Work item:
Scan the listing for "lines" and copy out each line that has it.

──────── Given records

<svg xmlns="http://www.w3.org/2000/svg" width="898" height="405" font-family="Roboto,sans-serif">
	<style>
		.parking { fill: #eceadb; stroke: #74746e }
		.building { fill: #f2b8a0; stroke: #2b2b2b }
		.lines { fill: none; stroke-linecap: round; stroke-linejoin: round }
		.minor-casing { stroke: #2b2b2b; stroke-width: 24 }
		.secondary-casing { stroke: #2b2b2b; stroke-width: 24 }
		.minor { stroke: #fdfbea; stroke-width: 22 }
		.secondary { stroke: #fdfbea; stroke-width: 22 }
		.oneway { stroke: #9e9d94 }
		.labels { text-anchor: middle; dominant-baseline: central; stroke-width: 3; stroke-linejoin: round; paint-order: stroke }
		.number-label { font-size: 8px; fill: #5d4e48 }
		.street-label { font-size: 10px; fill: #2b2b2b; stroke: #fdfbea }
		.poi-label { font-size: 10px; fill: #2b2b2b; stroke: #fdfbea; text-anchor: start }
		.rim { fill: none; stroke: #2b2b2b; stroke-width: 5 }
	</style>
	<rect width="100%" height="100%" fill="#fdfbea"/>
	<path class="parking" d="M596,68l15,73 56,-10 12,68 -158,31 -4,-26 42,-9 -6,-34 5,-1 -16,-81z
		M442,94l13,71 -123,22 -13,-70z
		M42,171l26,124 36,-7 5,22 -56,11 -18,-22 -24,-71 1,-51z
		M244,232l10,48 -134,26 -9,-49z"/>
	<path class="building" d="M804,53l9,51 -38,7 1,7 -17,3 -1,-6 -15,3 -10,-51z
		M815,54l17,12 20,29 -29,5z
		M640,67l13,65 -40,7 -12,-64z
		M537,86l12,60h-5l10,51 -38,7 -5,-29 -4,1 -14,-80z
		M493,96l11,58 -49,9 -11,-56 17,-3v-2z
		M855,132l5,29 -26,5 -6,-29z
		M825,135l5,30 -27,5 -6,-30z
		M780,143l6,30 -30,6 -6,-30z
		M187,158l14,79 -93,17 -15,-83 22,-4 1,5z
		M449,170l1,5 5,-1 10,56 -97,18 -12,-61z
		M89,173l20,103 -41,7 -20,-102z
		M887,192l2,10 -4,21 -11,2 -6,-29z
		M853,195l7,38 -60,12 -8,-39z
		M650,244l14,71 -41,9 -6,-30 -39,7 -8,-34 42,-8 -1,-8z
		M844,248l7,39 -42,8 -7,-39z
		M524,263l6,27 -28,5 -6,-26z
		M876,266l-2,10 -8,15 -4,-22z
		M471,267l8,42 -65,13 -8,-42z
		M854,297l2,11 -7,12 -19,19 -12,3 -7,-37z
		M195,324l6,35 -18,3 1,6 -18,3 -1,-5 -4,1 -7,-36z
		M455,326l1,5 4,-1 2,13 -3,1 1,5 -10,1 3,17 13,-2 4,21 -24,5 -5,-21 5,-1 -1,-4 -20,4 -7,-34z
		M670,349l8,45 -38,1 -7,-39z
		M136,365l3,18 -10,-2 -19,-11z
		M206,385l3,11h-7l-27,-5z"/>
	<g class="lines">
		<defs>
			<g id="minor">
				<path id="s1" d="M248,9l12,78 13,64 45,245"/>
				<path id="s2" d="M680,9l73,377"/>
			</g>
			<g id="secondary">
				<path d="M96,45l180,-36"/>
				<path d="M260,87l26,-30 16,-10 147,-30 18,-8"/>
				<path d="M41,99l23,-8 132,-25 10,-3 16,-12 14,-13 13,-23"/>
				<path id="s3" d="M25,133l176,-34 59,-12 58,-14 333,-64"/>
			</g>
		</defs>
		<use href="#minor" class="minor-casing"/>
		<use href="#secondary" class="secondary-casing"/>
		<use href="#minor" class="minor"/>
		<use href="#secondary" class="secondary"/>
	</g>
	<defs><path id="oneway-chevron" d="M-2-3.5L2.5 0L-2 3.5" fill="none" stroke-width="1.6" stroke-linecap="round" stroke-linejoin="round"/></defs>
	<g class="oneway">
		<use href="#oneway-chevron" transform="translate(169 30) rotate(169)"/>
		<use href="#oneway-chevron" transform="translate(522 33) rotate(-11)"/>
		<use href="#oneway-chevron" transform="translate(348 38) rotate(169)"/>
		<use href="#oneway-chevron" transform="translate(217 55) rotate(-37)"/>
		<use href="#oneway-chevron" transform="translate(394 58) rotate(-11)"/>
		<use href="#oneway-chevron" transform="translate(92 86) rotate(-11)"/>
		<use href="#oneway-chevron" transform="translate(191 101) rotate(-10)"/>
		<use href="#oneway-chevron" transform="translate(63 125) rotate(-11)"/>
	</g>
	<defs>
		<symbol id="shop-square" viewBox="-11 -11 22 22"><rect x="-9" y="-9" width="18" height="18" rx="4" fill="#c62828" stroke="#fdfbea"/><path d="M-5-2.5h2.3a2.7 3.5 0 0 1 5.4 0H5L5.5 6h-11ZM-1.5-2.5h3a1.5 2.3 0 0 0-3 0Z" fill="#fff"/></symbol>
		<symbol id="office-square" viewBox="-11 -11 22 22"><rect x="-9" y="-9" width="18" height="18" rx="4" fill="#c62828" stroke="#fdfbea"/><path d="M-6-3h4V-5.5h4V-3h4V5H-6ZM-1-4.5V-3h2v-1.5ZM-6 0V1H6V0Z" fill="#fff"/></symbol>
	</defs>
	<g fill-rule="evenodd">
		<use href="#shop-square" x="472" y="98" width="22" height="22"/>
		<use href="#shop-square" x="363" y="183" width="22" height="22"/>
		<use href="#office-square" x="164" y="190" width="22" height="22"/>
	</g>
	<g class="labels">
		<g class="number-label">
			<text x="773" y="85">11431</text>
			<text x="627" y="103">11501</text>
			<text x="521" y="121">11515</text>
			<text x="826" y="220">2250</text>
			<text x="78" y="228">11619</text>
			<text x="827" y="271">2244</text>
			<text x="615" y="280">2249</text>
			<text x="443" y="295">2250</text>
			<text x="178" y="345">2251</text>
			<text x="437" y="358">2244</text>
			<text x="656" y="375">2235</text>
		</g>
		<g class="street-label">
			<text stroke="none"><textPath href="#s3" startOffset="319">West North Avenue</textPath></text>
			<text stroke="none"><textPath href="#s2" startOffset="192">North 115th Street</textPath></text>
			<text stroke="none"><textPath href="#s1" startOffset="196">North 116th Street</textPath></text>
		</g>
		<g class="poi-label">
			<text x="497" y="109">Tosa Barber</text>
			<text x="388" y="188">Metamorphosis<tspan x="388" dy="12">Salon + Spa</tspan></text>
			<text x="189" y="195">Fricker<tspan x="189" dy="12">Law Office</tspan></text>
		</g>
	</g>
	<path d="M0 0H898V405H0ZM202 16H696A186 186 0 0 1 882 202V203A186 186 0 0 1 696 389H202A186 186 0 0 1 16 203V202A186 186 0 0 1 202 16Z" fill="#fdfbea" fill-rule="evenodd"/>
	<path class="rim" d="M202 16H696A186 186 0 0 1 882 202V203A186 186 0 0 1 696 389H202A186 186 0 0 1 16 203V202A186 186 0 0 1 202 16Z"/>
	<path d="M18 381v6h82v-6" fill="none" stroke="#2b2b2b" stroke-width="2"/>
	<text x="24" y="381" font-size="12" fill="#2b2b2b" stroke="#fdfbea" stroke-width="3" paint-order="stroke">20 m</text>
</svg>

────────────────

Output:
		.lines { fill: none; stroke-linecap: round; stroke-linejoin: round }
	<g class="lines">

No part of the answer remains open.